According to the present invention provision is made for the thermal conductivity of the gas mixture to be determined continuously at a temperature level varying periodically between a minimal and a maximal temperature value. This means that a temperature generator heats the sensor used in the determination of the thermal conductivity periodically, alternating between the minimal and maximal value of the temperature level. In the process, the temperature difference between heat source and heat sink of the sensor may remain constantxe2x80x94the essential point being that the mean temperature value between source and sink alternates periodically between the minimal and maximal value, hence oscillating at a predetermined amplitude about a mean value.
According to a preferred embodiment of the invention, the thermal conductivity of the gas mixture is determined with a temperature variation with time configured as a harmonic function (sine function) between minimal and maximal temperature values. To implement the method, a sensor of a type known in the art may be employed, in particular a sensor of the type described in DE 37 11 511 C1.
An output signal of the sensor is a measure of the thermal conductivity of the sensor element heated periodically and in particular with a harmonic temperature-time function. By reason of the complex relationships between thermal conductivity and molecular mass, molecular size and mean temperature (temperature level), the sensor signal indicative of the thermal conductivity of the gas mixture will be periodic for a gas mixture with N greater than 2 components, yet will exhibit a distorted characteristic relative to the temperature profile. It is thus possible to determine the concentrations of the gas components (the ratio of the partial pressures to one another) from the variation of the sensor signal with time, i.e., the thermal conductivity values at a given variation of temperature with time.

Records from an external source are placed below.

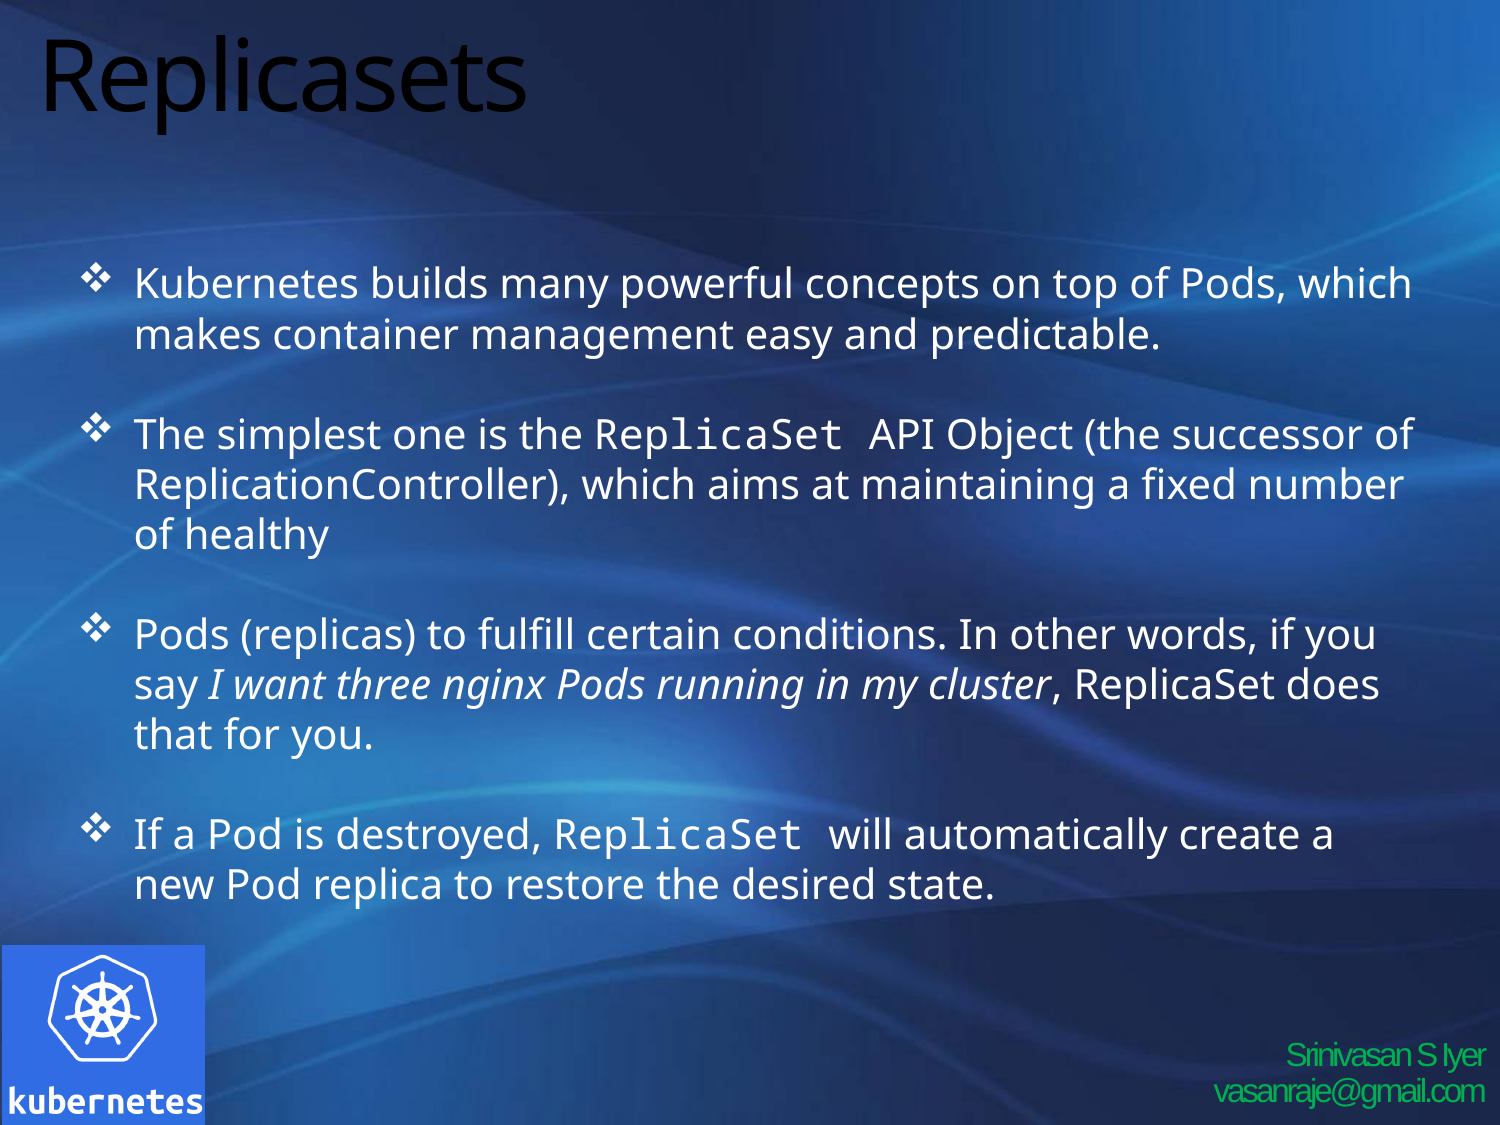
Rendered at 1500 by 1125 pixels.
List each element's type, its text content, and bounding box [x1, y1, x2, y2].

picture [0, 0, 1500, 1125]
text_box Kubernetes builds many powerful concepts on top of Pods, which makes container management easy and predictable. The simplest one is the ReplicaSet API Object (the successor of ReplicationController), which aims at maintaining a fixed number of healthy Pods (replicas) to fulfill certain conditions. In other words, if you say I want three nginx Pods running in my cluster, ReplicaSet does that for you. If a Pod is destroyed, ReplicaSet will automatically create a new Pod replica to restore the desired state. [62, 249, 1438, 915]
title Replicasets [37, 24, 1438, 163]
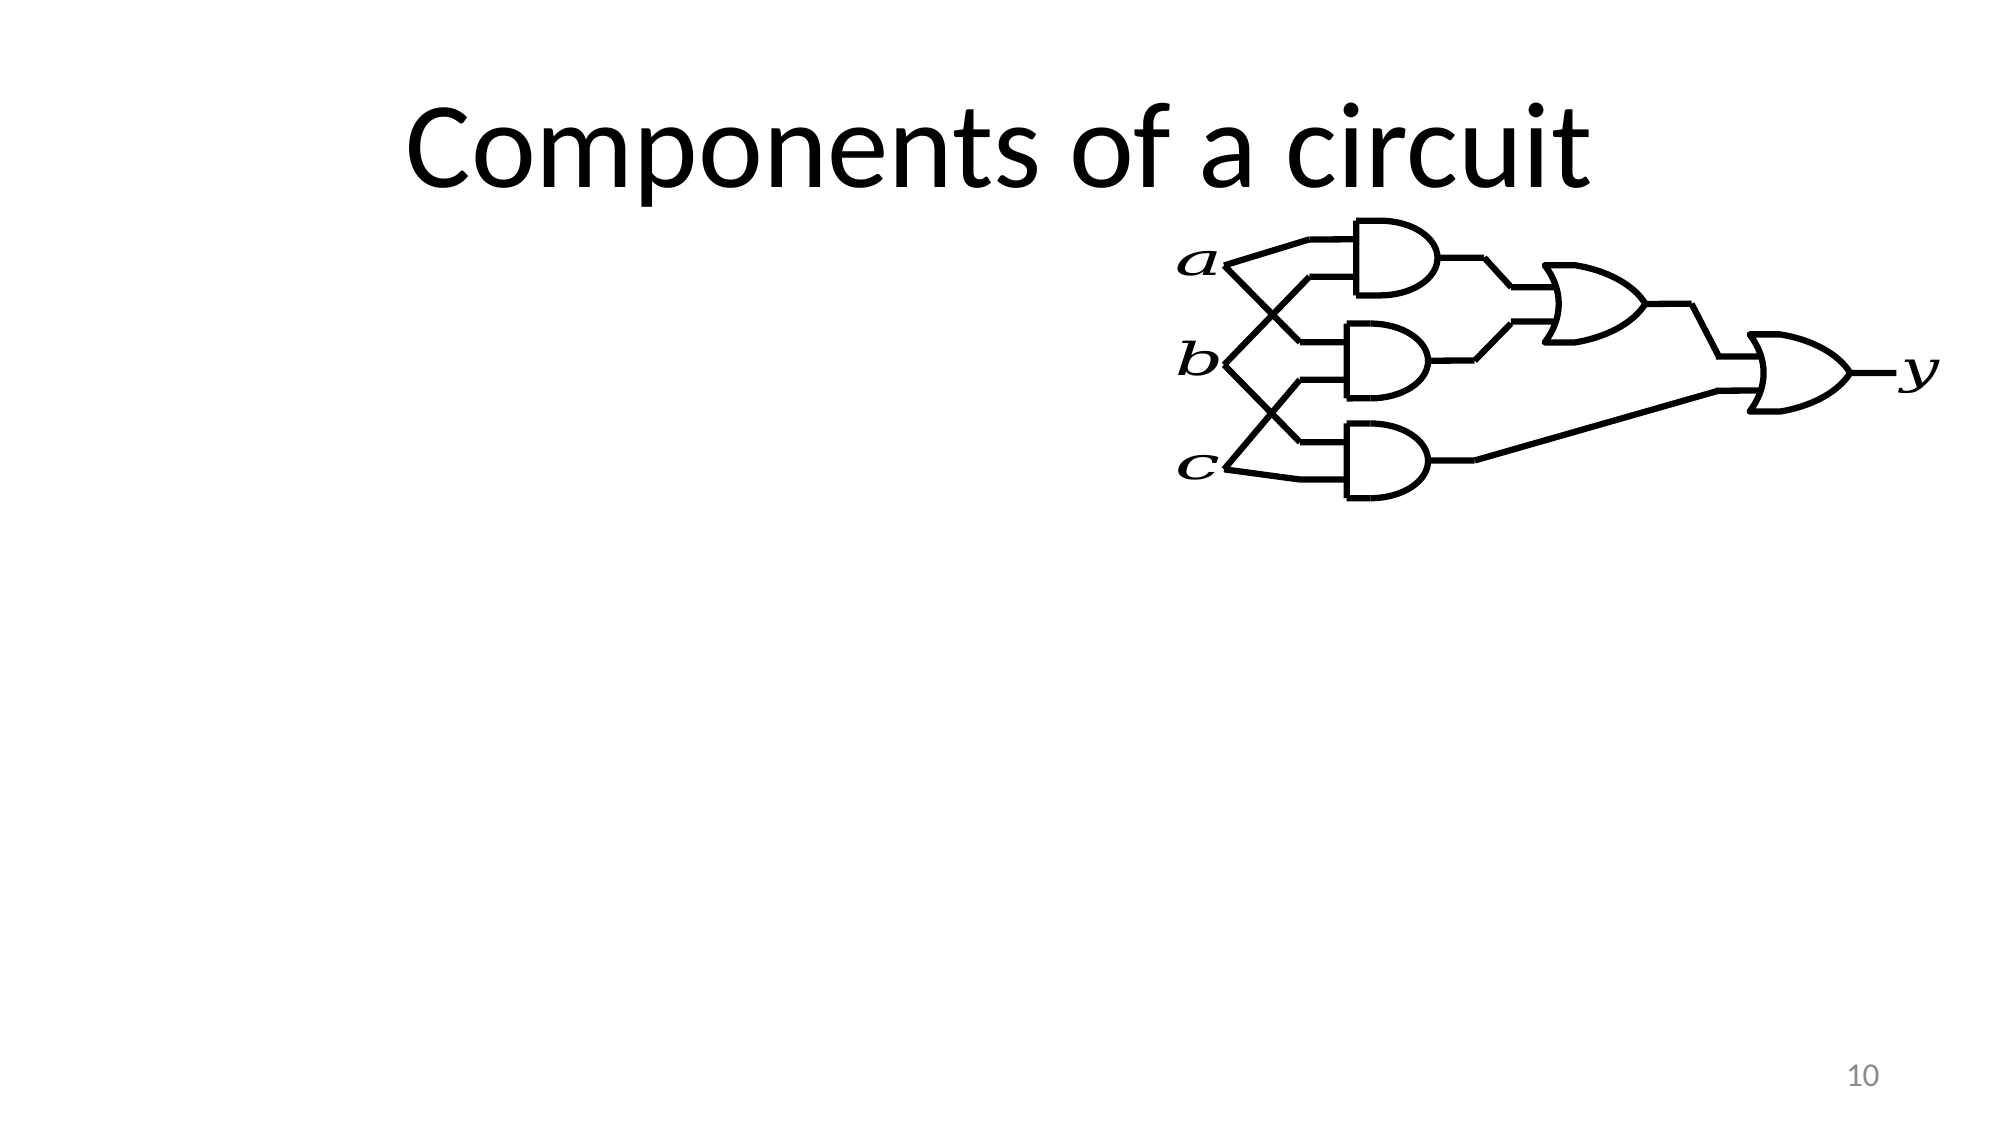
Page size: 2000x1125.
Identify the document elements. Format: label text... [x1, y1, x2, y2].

slide_number 10 [1432, 1042, 1900, 1103]
title Components of a circuit [99, 45, 1900, 233]
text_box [1174, 220, 1946, 499]
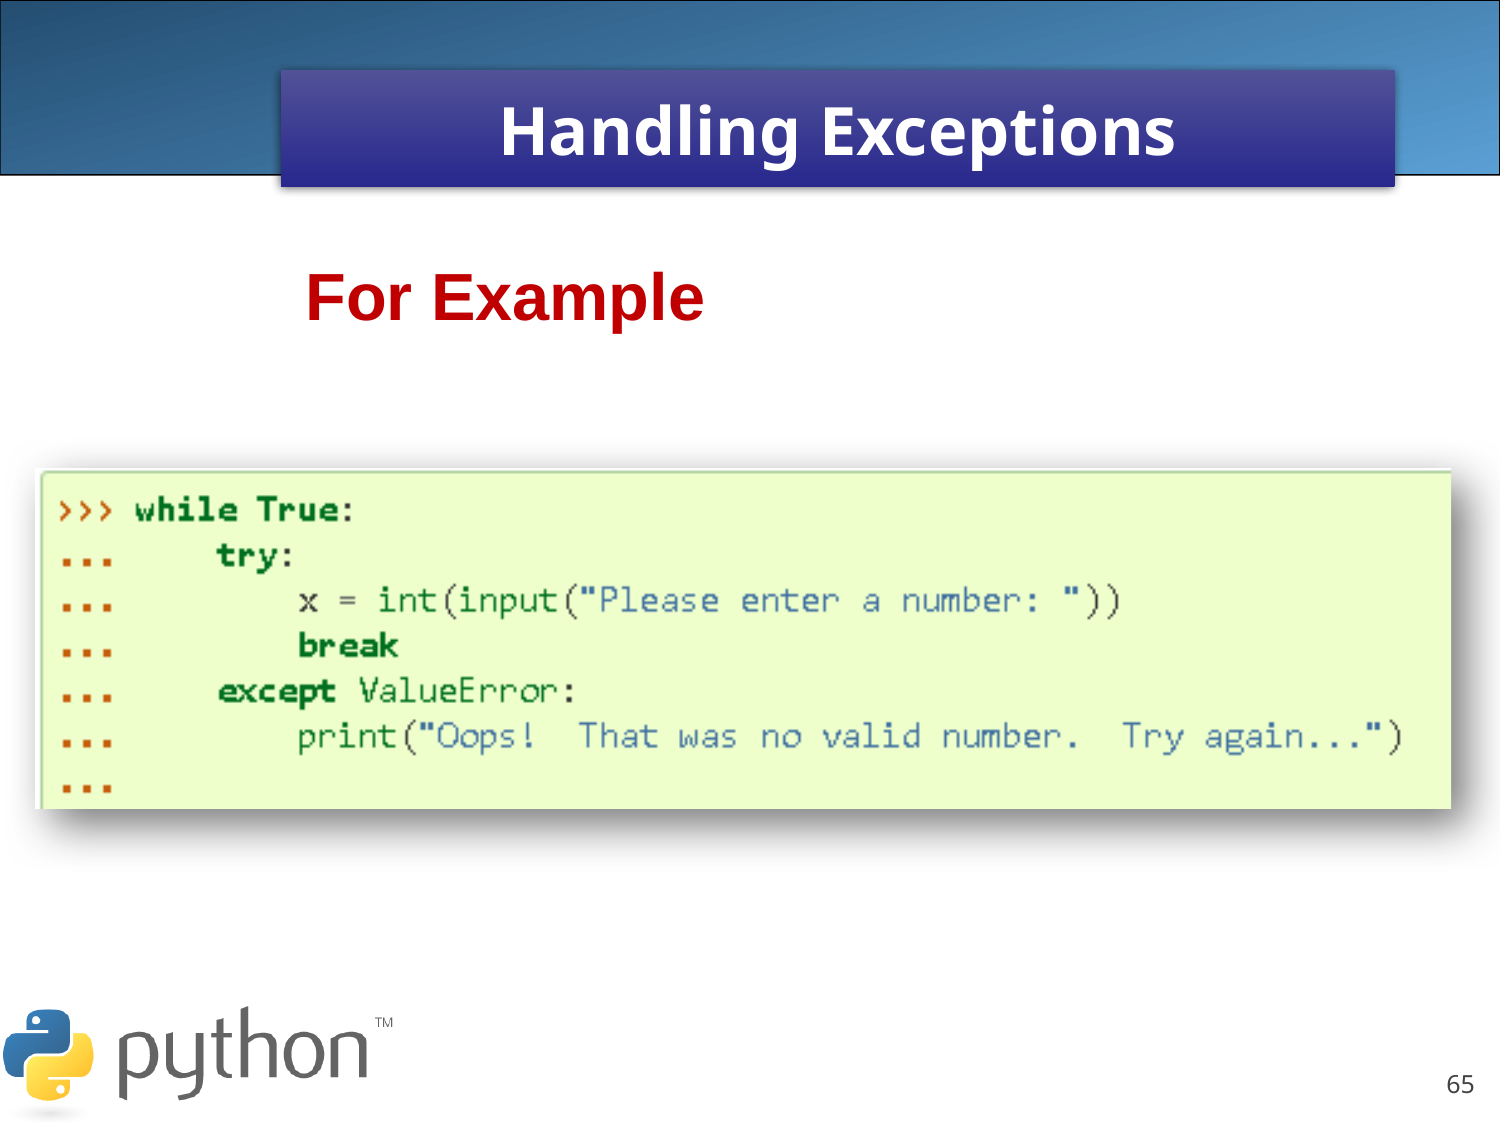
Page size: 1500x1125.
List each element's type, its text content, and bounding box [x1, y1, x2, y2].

picture [0, 999, 402, 1123]
text_box For Example [140, 246, 1348, 341]
text_box Handling Exceptions [281, 70, 1395, 187]
picture [35, 468, 1452, 809]
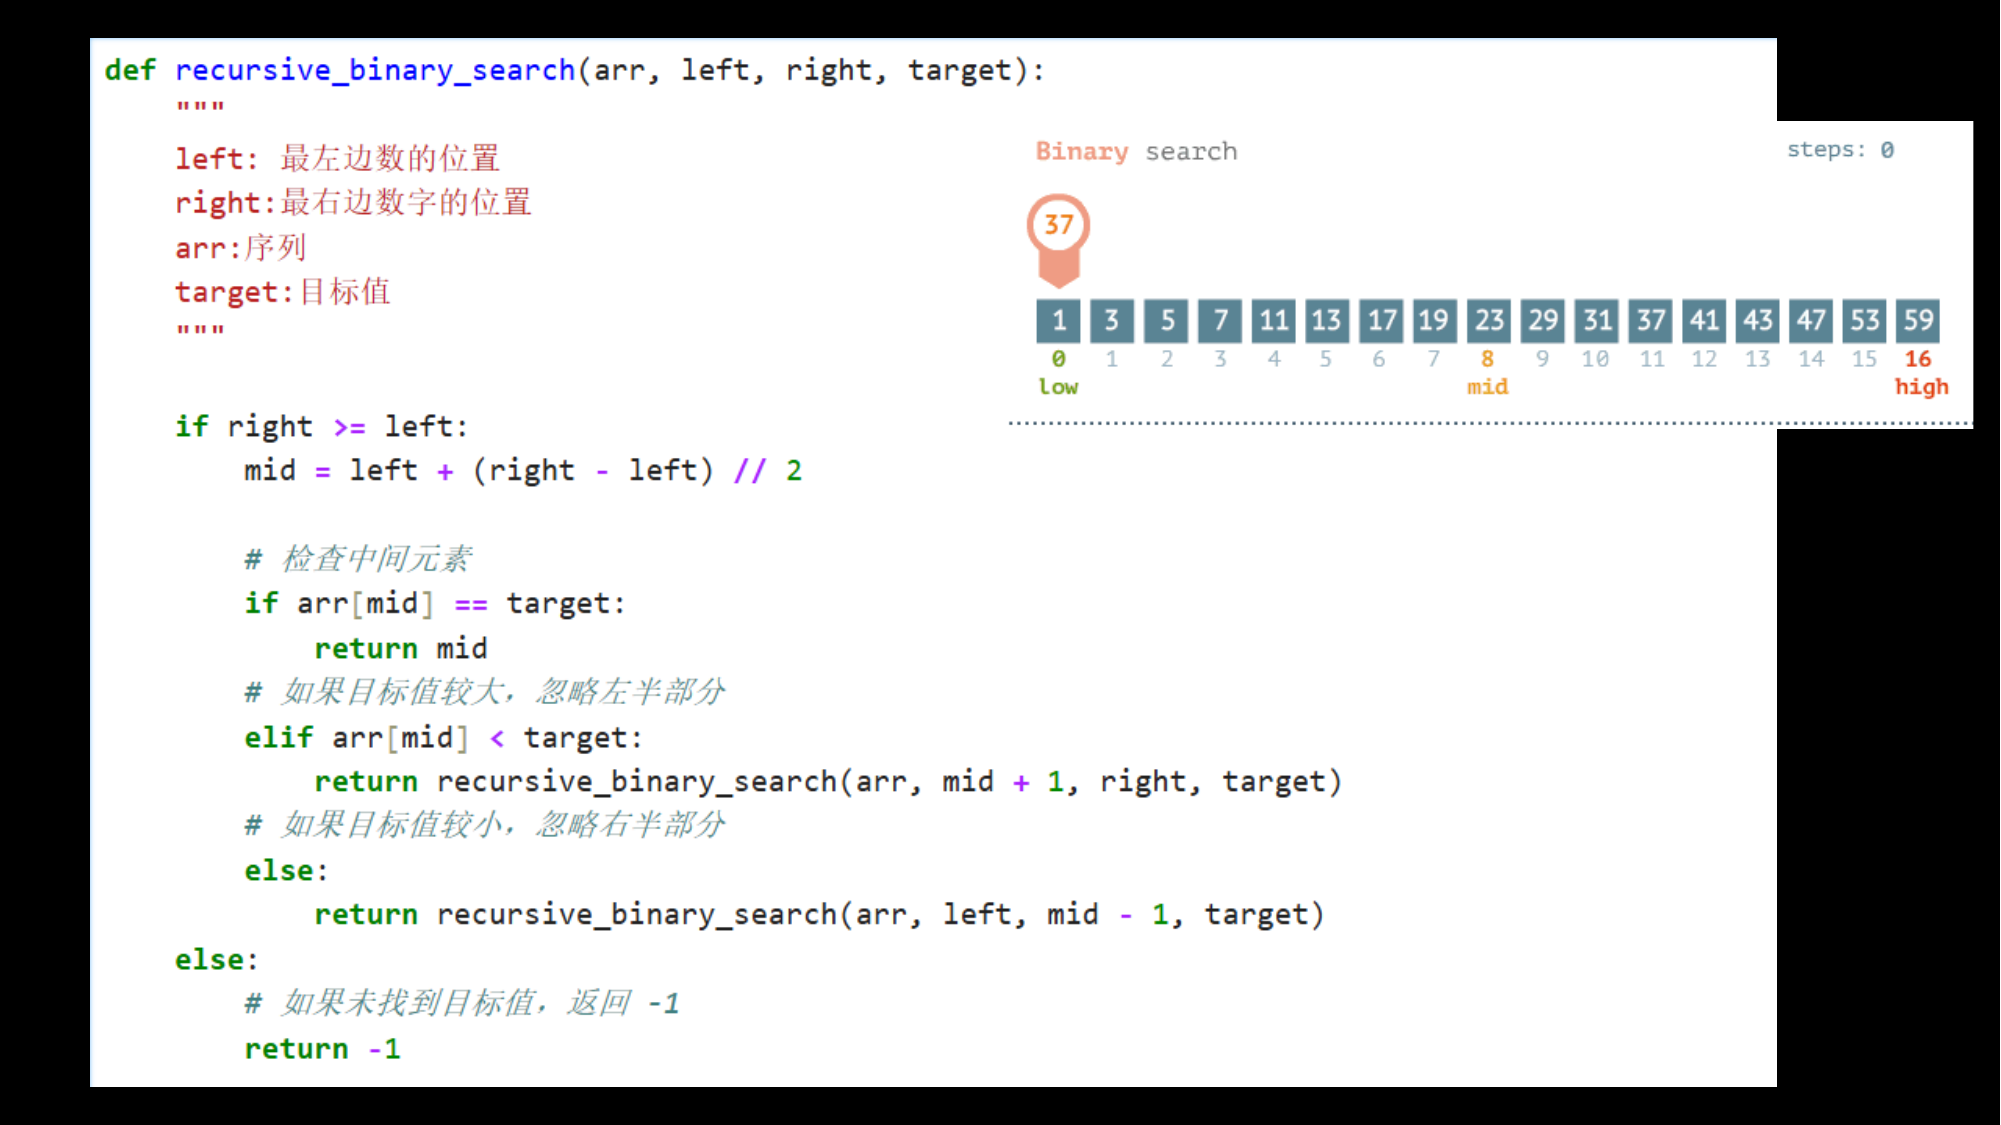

According to a preferred embodiment of the present invention, determination of the thermal conductivity involves exposing the sensor to a harmonic (sinusoidal) variation of temperature with time and subjecting the sensor signal indicative of the thermal conductivity of the gas mixture to a harmonic analysis (expansion into a series of trigonometric functions=Fourier series). Considering that the thermal conductivity is determined at a harmonic (sinusoidal) variation of temperature, the sensor signal representative of the thermal conductivity of the gas mixture is composed of a sum of harmonic functions of time whose frequencies/periods are an integral multiple of the fundamental frequency/period of the temperature-time function applied to the sensor element. The individual coefficients (amplitudes) with which the harmonic content (the spectrum) has to be weighted in order to yield in the sum the sensor signal are therefore a measure of the concentrations (ratio of the partial pressures) of the individual components of the gas mixture.